Limité dans un système de jeu moins attrayant du coach Tony Bennett, beaucoup de personnes découvriront le vrai potentiel de Diakité plus tard lorsque celui-ci intégrera la ligue Nord-américaine. Souvent sous-estimé, mal-évalué comme la plupart des athlètes africains de 2m06 à leurs débuts comme un gars qui fait "le sale boulot" de l'équipe, Diakité cache en réalité un potentiel qui n'a pas de limite et qui n'a surtout rien à envier à des vedettes NBA comme Kevin Durant, Kawhi Leonard, Draymond Green et Paul George qui sont tous des joueurs capables de briller des deux extrémités du terrain (attaque et défense).

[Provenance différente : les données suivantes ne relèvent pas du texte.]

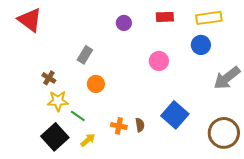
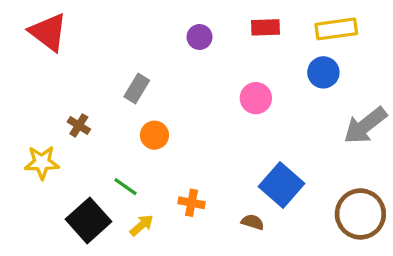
yellow star: (58, 101) -> (42, 162), moved
brown semicircle: (140, 125) -> (253, 222), moved, turned -64

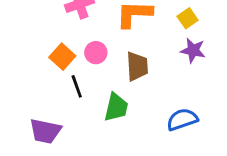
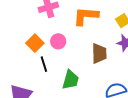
brown trapezoid: (137, 66) -> (99, 53), moved

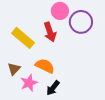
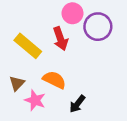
pink star: (29, 83) -> (35, 100), turned -30
black arrow: (53, 88) -> (77, 104), moved

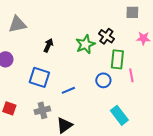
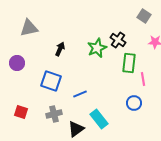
gray square: (132, 12) -> (144, 16), turned 32
blue circle: (103, 80) -> (134, 103), moved
cyan rectangle: (119, 115) -> (99, 119), moved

Avec une fiche de 19-7 dont 11-5 dans l'ACC, Virginia devrait sans surprise disputer les demi-finales de Conférence au terme des quatre derniers matches de la saison régulière contre Virginia Tech, Duke, Miami et Louisville. Si tout se passe bien jusque là, Mamadi Diakité sera probablement élu Défenseur national de l'année et également Défenseur de l'année dans l'ACC. À mon avis il est également en course pour être nommé dans la première équipe type de l'ACC de la saison. Mais par dessus tout, je pense que Diakité veut offrir titre de l'ACC à Virginia et retourner au Final Four pour sa dernière année universitaire, tels sont les premiers objectifs qu'il s'est fixé. Connaissant son esprit d'équipe, Diakité est déjà prêt pour ce dernier challenge prévu en mars prochain et j'espère que Tony Bennett chargera Kihei Clark et Braxton Key de le gaver de ballons en attaque car sans lui, autant vous dire déjà que Virginia n'ira pas loin dans la March Madness.